The losses of those House seats will make it more difficult for Gov. Linda Lingle to reject pro-labor measures that are approved by the Democratic-controlled Legislature.
"I would say they played a major role in the elections of a lot of candidates in Hawaii," said state House Speaker Calvin Say.
The election results were among several highlights for the HGEA in 2004.
In March the union secured a new two-year contract when an arbitration panel awarded HGEA members a merit-based pay increase ranging from 5 percent to 9 percent.
Lingle vetoed the pay raise, saying it would cost the state $248 million over five years, but the veto was overridden by the Legislature.
Okata had argued that the Lingle administration provided larger raises for other public-employee unions.

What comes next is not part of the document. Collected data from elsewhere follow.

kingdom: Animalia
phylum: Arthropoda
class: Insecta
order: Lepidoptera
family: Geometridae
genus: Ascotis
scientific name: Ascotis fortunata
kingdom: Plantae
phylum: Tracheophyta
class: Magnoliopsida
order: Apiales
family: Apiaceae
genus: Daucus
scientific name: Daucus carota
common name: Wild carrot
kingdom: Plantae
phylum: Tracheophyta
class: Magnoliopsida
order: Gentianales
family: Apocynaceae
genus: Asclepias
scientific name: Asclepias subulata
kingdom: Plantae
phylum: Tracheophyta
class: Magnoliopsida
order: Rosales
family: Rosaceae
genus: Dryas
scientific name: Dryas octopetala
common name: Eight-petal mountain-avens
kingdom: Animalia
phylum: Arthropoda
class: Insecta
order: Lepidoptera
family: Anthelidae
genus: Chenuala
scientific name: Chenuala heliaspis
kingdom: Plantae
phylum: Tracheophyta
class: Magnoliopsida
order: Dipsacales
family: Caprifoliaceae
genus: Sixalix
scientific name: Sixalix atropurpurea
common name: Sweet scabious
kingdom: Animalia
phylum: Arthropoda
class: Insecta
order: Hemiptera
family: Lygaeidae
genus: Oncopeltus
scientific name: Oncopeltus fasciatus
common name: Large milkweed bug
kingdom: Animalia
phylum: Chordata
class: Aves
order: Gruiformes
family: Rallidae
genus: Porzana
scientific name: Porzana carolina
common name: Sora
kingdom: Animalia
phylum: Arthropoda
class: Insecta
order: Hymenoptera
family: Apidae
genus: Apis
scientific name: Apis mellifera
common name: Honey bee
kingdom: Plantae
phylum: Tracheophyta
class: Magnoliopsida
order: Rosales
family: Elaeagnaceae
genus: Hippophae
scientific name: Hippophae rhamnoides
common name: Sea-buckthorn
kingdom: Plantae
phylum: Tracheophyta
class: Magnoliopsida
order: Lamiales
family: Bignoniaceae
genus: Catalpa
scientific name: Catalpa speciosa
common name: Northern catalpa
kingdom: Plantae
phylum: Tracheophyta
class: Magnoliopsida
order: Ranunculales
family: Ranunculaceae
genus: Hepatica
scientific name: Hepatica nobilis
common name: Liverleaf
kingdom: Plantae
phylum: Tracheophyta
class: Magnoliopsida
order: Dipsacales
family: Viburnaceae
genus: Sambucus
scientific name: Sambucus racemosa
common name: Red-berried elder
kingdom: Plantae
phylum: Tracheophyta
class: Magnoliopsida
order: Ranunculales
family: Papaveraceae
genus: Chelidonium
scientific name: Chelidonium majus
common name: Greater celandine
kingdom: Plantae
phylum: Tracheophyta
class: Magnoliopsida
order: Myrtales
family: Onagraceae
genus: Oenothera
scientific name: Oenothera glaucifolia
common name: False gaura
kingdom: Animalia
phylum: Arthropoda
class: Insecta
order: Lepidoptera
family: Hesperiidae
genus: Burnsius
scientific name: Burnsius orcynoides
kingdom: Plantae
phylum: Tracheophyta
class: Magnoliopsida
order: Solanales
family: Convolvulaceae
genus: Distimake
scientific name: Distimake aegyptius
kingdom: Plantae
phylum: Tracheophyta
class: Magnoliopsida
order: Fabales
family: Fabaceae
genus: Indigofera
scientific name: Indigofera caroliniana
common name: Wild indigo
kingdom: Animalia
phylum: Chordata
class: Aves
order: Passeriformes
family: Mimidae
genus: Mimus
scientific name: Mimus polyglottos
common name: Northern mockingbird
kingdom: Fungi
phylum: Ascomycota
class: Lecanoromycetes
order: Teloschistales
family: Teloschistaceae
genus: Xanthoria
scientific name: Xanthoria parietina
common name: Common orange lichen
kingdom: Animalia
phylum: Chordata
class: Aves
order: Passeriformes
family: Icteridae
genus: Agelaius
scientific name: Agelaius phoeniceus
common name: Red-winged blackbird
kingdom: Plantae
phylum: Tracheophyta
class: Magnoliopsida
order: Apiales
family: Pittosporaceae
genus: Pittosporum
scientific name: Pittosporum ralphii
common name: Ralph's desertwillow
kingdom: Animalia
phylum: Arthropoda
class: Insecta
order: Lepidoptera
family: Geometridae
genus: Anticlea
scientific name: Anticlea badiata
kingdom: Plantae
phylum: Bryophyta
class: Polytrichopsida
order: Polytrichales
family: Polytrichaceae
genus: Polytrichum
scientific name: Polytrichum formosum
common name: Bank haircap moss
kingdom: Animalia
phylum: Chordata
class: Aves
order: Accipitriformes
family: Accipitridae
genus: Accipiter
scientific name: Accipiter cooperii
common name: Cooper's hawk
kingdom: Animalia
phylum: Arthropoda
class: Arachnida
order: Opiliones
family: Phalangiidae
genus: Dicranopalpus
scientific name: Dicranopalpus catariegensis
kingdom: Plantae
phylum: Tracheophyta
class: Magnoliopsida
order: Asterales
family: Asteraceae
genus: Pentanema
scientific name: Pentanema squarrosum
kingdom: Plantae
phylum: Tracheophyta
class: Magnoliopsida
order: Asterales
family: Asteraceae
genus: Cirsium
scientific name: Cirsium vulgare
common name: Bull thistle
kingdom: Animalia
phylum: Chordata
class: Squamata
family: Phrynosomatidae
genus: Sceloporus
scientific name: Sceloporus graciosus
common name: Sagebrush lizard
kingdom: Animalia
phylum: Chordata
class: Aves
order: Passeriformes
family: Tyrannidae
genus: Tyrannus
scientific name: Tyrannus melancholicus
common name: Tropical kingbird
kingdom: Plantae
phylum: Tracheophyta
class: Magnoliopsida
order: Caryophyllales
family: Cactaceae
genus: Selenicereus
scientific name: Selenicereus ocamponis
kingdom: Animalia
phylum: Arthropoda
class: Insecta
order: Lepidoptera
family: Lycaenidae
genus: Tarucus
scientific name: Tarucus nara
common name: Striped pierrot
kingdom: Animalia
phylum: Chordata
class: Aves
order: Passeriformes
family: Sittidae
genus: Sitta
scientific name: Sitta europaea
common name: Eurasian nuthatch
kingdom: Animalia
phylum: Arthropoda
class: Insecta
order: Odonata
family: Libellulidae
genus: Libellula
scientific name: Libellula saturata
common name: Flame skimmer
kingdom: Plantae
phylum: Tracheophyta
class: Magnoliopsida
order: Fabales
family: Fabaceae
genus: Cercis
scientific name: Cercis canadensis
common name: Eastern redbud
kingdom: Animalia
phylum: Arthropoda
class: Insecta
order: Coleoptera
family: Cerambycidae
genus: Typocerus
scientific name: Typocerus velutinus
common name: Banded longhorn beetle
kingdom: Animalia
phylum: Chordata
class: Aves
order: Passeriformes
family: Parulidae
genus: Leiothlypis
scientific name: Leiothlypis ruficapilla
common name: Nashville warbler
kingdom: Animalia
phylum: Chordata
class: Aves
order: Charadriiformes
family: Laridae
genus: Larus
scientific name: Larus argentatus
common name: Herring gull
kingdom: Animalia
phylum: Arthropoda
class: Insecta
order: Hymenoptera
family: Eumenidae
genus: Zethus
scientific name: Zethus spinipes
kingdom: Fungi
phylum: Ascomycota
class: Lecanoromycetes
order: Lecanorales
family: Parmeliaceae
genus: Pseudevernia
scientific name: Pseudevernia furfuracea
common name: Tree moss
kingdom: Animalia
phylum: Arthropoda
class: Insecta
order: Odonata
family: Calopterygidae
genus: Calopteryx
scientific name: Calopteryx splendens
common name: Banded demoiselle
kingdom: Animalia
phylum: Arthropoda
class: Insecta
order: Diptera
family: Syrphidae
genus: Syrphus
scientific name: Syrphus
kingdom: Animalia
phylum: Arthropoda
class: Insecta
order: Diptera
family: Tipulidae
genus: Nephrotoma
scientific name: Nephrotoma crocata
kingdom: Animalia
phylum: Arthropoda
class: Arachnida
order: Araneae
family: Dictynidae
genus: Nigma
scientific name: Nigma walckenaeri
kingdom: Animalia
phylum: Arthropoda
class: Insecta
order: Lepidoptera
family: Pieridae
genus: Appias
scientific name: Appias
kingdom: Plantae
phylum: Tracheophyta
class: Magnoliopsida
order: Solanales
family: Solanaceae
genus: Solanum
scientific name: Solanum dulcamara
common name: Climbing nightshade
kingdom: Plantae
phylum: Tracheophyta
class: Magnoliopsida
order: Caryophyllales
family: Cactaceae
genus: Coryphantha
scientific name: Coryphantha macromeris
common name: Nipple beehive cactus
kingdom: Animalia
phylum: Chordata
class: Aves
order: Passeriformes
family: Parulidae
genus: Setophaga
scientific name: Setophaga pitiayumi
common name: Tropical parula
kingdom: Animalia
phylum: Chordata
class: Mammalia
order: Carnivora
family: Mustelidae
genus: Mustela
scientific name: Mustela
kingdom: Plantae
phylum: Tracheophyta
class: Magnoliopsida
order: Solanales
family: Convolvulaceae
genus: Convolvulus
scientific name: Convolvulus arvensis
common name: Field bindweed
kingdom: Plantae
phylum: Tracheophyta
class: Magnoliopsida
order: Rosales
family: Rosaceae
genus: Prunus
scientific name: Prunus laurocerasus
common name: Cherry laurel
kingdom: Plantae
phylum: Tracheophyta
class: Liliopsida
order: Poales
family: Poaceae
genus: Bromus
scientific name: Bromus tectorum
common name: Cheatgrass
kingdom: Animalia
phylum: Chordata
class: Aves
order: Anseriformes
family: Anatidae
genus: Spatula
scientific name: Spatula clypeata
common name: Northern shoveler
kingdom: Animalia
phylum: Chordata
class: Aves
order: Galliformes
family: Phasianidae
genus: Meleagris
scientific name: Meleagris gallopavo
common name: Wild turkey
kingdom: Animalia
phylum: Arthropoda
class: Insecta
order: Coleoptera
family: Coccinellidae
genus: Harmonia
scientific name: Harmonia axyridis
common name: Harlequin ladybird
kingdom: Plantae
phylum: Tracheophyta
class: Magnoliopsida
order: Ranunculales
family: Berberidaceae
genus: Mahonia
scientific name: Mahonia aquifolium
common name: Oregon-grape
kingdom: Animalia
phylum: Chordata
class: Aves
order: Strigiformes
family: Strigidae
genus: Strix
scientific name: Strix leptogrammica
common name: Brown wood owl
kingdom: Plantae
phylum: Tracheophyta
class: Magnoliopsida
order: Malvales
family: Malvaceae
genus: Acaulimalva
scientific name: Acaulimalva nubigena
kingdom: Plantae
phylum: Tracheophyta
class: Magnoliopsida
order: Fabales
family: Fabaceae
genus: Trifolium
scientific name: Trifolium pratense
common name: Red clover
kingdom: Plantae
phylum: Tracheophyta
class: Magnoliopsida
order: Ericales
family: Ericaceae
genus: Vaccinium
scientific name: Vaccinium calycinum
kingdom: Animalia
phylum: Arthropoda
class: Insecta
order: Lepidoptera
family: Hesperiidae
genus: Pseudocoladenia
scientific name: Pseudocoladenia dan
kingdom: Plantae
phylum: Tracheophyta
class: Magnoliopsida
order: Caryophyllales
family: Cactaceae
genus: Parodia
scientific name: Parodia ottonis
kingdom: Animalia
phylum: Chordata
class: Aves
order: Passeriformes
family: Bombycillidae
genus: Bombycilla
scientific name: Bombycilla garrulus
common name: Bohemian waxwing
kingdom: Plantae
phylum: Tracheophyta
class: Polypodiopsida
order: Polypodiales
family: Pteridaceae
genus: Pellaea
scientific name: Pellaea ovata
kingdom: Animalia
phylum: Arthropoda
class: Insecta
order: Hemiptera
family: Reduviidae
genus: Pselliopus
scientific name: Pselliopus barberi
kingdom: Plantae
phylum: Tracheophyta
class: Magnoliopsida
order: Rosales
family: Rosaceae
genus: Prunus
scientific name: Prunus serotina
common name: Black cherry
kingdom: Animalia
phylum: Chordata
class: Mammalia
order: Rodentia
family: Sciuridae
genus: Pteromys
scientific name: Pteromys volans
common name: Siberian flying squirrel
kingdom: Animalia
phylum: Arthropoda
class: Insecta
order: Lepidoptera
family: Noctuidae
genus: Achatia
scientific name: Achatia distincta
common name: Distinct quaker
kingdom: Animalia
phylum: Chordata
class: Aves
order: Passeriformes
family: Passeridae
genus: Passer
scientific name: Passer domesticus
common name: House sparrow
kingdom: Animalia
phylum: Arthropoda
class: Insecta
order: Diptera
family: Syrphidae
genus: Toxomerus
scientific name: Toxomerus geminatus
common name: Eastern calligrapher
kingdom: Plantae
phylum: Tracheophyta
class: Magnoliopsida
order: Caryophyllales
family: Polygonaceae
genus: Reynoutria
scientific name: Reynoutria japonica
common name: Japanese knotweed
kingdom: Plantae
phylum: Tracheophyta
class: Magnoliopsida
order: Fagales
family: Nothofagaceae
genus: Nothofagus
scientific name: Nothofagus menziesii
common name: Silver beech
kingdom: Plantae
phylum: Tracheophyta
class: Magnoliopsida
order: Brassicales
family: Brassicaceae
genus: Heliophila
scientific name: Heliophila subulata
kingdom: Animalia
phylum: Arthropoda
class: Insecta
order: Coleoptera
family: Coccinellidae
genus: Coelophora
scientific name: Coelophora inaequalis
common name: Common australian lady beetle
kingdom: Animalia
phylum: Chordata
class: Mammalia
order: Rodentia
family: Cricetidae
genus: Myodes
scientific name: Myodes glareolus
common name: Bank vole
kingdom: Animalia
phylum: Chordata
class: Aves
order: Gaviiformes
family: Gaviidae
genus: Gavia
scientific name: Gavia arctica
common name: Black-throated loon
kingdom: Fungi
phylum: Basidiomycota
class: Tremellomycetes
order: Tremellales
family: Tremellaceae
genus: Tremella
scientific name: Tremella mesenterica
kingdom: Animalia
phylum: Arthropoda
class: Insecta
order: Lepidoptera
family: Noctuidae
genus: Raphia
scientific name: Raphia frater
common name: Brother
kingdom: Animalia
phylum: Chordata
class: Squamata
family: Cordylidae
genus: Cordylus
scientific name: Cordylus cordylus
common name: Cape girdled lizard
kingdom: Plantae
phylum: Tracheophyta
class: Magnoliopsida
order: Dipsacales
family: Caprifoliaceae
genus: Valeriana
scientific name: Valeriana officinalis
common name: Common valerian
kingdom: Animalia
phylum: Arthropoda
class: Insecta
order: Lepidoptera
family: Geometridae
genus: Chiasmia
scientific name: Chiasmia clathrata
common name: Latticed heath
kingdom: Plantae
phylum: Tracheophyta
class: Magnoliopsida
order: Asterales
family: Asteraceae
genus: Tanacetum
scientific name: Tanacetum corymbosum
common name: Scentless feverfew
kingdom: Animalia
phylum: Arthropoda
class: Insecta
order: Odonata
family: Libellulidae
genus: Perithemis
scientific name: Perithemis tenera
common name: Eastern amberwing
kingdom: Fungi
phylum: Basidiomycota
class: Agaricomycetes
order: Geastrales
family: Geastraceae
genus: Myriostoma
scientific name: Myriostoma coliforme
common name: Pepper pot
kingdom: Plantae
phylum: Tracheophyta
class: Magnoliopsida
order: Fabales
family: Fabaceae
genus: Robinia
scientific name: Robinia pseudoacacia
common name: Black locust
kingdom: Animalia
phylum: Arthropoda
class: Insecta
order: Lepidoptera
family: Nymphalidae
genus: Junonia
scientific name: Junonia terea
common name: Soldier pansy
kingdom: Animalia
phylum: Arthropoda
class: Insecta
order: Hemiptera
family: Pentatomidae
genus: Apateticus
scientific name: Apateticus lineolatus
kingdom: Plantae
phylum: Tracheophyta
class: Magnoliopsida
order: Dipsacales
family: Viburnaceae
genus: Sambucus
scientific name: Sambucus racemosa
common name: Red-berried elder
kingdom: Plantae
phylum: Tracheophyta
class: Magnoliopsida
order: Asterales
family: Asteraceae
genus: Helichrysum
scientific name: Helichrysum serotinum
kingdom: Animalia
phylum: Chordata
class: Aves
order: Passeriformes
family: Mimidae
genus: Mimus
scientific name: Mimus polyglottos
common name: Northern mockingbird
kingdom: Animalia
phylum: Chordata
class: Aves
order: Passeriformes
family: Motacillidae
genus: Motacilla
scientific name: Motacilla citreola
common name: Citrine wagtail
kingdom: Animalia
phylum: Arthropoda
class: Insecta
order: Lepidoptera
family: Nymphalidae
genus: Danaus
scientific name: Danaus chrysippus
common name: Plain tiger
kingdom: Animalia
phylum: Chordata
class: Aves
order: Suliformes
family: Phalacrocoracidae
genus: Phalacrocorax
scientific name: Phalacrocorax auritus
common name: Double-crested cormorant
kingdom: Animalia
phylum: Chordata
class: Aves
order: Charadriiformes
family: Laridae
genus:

Since 1981 the low-key Okata has served as executive director of HGEA, which represents 24,000 city and state workers and another 19,000 retirees and associate members.
Okata's increased visibility comes as leadership in the local labor scene has been in flux. Longtime Carpenters Union head Walter Kupau died in 1999, while federal criminal investigations have led to the ouster of United Public Workers union boss Gary Rodrigues and ex-Teamster and Unity House official Tony Rutledge.
"He's a great leader," Richard Port, former chairman of the Hawaii Democratic Party, said of Okata. "He represents the workers in the best sort of way."